# Assigned task:
Can you express every line from the one containing "Which of the" through the end of the entries, both ends included, as a JSON list of strings, one string per line, with blank lines left out?
------------------------------------
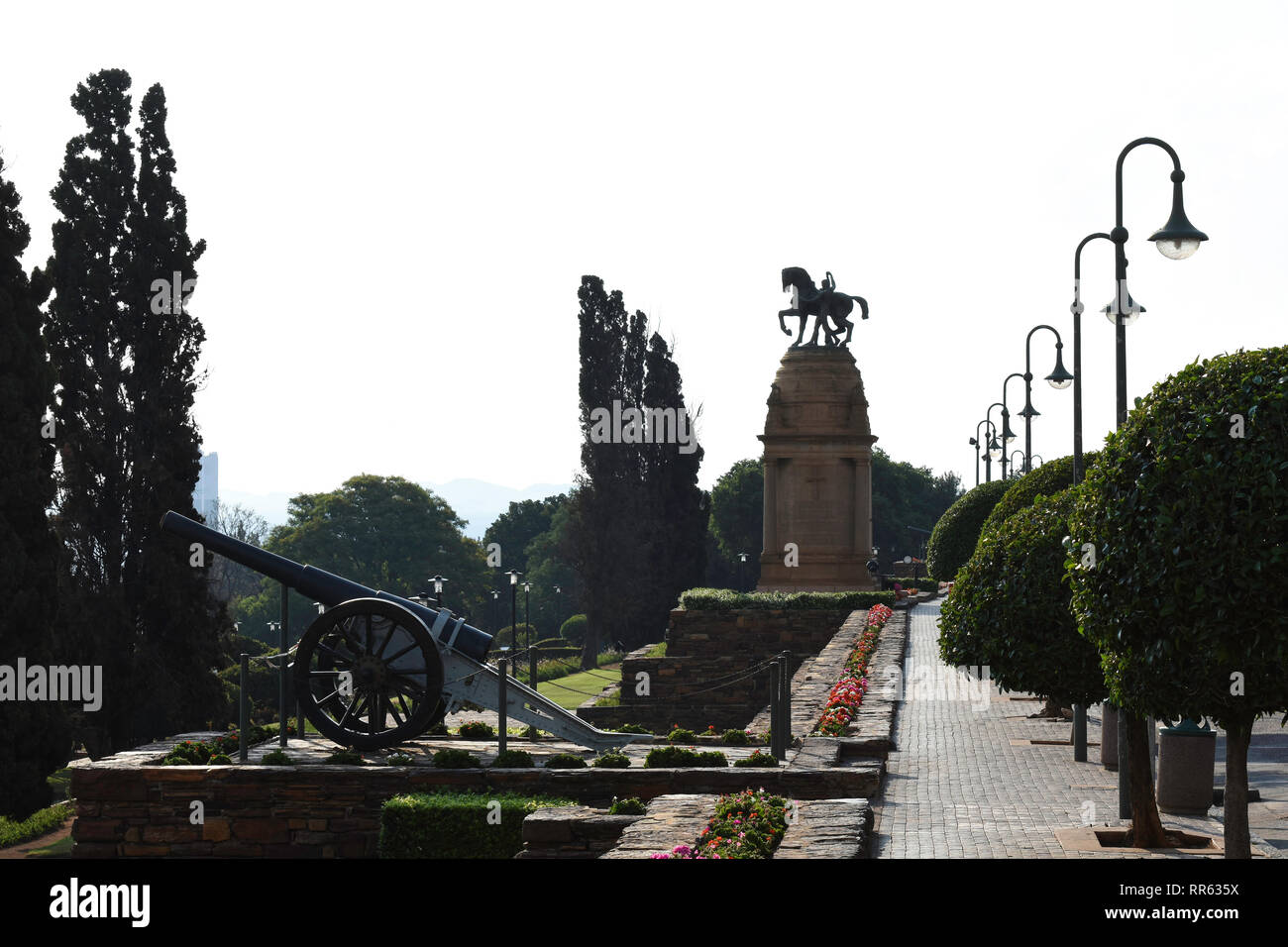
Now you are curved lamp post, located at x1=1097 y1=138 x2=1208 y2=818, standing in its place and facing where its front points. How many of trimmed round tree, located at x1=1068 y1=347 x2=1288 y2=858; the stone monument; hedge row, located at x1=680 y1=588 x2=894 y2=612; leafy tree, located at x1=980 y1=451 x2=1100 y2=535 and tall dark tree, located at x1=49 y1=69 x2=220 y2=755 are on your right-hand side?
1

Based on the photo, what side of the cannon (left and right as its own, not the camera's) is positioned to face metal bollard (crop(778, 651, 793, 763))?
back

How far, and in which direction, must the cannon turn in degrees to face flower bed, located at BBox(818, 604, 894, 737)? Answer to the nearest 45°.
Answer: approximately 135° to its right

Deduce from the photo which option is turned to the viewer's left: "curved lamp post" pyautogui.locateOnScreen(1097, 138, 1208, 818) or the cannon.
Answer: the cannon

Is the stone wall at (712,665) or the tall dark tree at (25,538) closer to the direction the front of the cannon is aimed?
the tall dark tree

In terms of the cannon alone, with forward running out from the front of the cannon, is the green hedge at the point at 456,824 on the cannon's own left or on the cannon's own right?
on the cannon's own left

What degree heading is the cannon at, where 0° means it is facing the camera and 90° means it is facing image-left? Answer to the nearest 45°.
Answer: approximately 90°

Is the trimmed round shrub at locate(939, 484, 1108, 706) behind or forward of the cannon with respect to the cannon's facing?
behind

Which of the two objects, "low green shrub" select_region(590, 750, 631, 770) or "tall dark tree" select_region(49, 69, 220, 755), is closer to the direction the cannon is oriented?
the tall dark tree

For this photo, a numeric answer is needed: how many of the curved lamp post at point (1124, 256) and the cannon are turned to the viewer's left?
------------------------------------
# Result:
[
  "Which of the two objects, \"low green shrub\" select_region(590, 750, 631, 770) or \"tall dark tree\" select_region(49, 69, 220, 755), is closer to the direction the cannon is oriented?",
  "the tall dark tree",
  "For this photo, a numeric answer is needed: how many of the curved lamp post at point (1124, 256) and the cannon are turned to the viewer's left?"
]